Poor, Stoned, and Hungry: Stupid Easy Noodles
We know there's not a snowball's chance in hell that your food will look this good, but we wanted to give you something to shoot for. veggie thai buffet at Araya by Paul from the Seattlest Flickr pool
These are hard times, made harder by the fact that, in Seattle, you can get weed delivered, but you can't really get much food delivered. Sometimes, stoners have to step up and cook for their own damn selves. So the Seattlest Stoner is bringing you recipes that you can make in any state of mind. Got an extra good one that never fails and always satisfies? Send it over to tips@seattlest.com.
Good afternoon, hungry friends. As we near the end of the month, it's important to conserve your resources and eat food that is both high in protein, and tasty because you're high. Also, that can serve you, your lazy roommate, and anyone else who might show up when they smell the delightful aroma of food in the middle of the night.
Today's recipe is perfect for when you're scraping the bottom of the cupboards and need something quick, easy, and really good.
Stupid Easy Noodles, Because Ordering Thai Is Expensive, Takes Time and Doesn't Work At 4 a.m.
You'll need the following items. We're telling you this now so that, if you need to, you can put some pants on and find the stuff you need:
- 1 package/serving prepared noodles of your choice (soba, rice noodles, Shirataki, whatever.
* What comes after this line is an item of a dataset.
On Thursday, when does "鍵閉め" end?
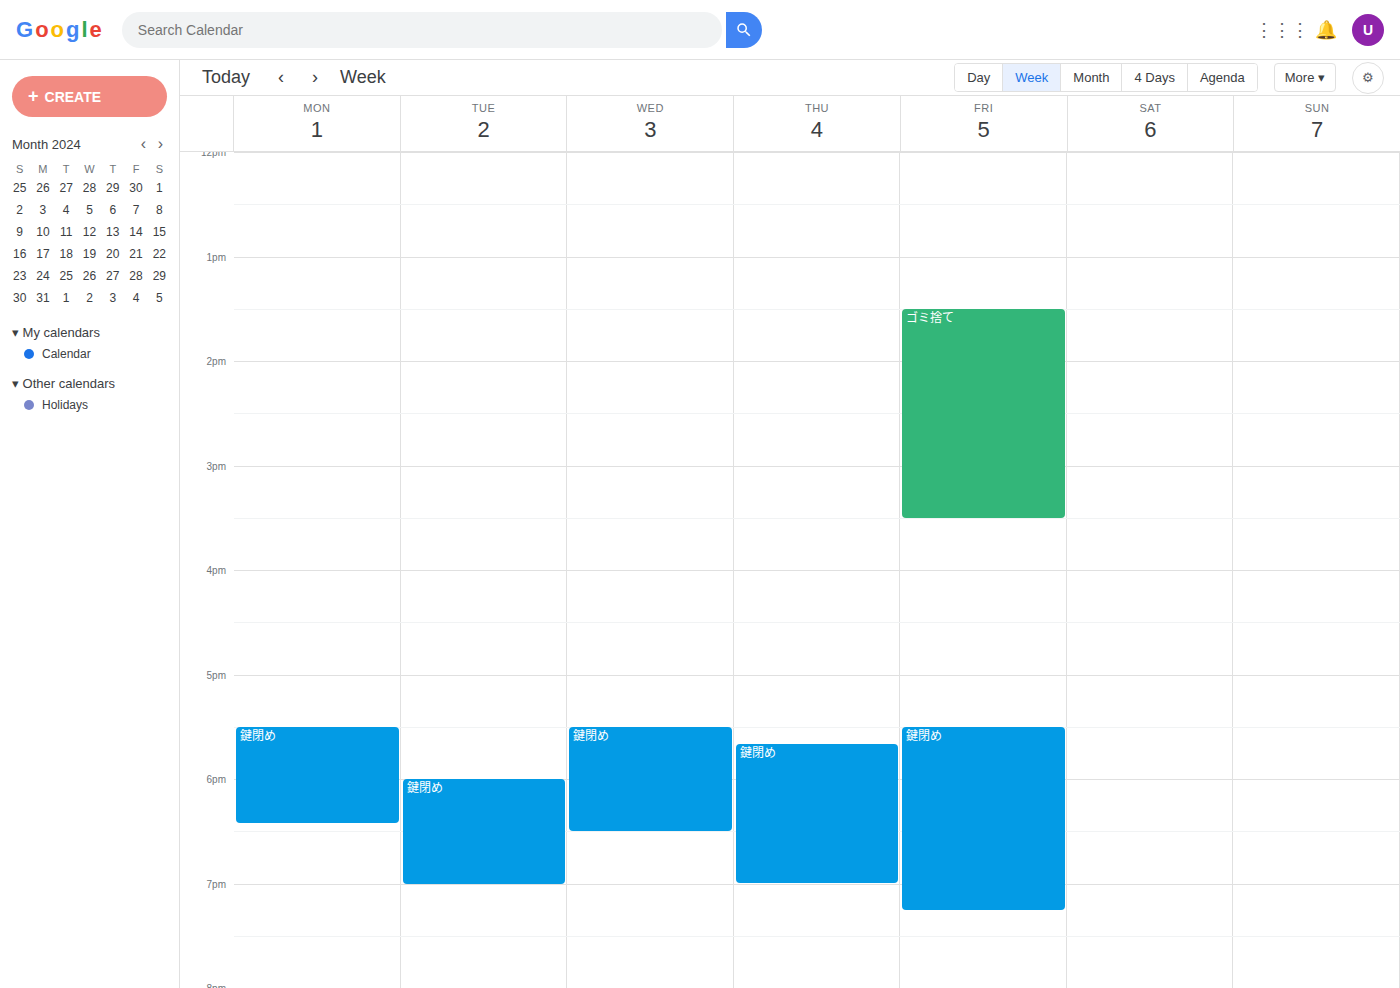
7:00 PM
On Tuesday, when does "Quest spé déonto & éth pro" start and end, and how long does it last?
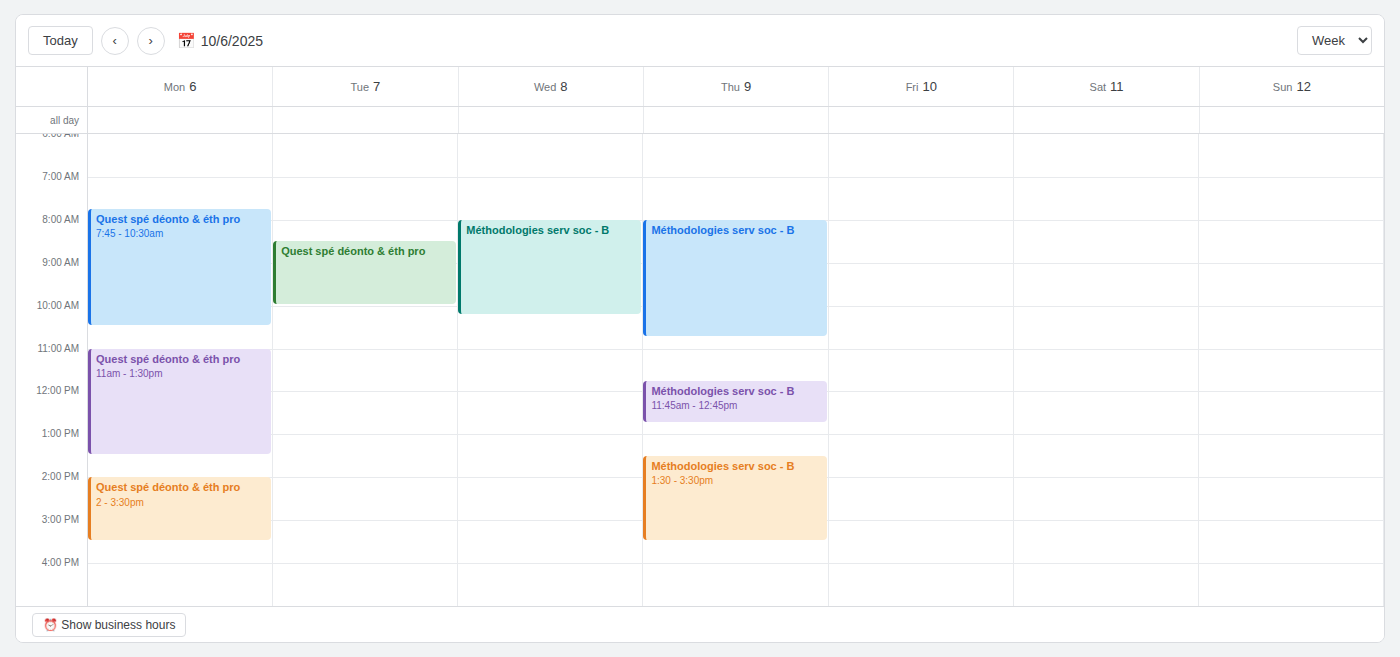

Just not pasta, you dummy.)
- Three big ol' spoonfuls of peanut butter (just peanut butter, not Skippy, unless you are gross. Which you probably are.)
- Liberal amounts of Sriracha sauce, which every stoner should have.
- Splash of rice vinegar**
- Misc. things from fridge/freezer, like broccoli, proteins of any sort, green onions, that weird can of baby corn that you bought but don't know how to use, etc.You could also scramble an egg and throw it in, if you want and are not a vegan.
Here's what to do:
1. Stir together peanut butter, Sriracha and white vinegar, along with a little splash of water.
2. Microwave for 30-45 secs. You can also heat it on the stove if you're too broke for a microwave, but keep the thing on low because, you know, you don't want to get hurt.
3. Stir. Stir in noodles/misc stuff from fridge. You can also stir-fry these things if you're really a pro.
4. Microwave another 10-20 seconds, or continue heating on the stove.
5. Stir a lot and enjoy. But go slow and don't burn your mouth.
**You may not have this, in which case use a splash of whatever vinegar you have or a little bit of lemon or lime. But this is a really great thing to own if you are often poor, stoned and lazy, because it's pretty cheap and just a tiny bit will make any Asian-inspired thing you're eating pop like whoa. Basically, you will impress all of your friends.